Exercise input:

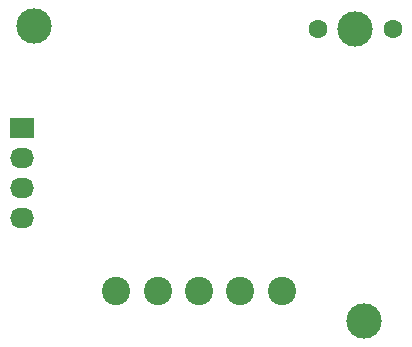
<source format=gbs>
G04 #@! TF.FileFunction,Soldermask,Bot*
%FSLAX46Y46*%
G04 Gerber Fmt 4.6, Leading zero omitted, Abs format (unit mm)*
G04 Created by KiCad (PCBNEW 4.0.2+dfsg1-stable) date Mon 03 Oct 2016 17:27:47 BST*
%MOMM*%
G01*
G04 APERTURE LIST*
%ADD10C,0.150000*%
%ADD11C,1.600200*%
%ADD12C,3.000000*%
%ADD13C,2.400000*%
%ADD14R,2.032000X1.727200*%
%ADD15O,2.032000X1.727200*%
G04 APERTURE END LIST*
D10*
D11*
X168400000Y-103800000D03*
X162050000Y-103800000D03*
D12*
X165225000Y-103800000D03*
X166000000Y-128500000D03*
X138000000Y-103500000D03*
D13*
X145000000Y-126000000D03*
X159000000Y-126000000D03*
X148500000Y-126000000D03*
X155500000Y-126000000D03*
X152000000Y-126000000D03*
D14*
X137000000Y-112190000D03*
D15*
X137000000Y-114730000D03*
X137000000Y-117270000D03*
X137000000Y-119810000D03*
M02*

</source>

What the exercise asks: Return only those lines of the records that contain the string "format".

Answer section:
<source format=gbs>
G04 Gerber Fmt 4.6, Leading zero omitted, Abs format (unit mm)*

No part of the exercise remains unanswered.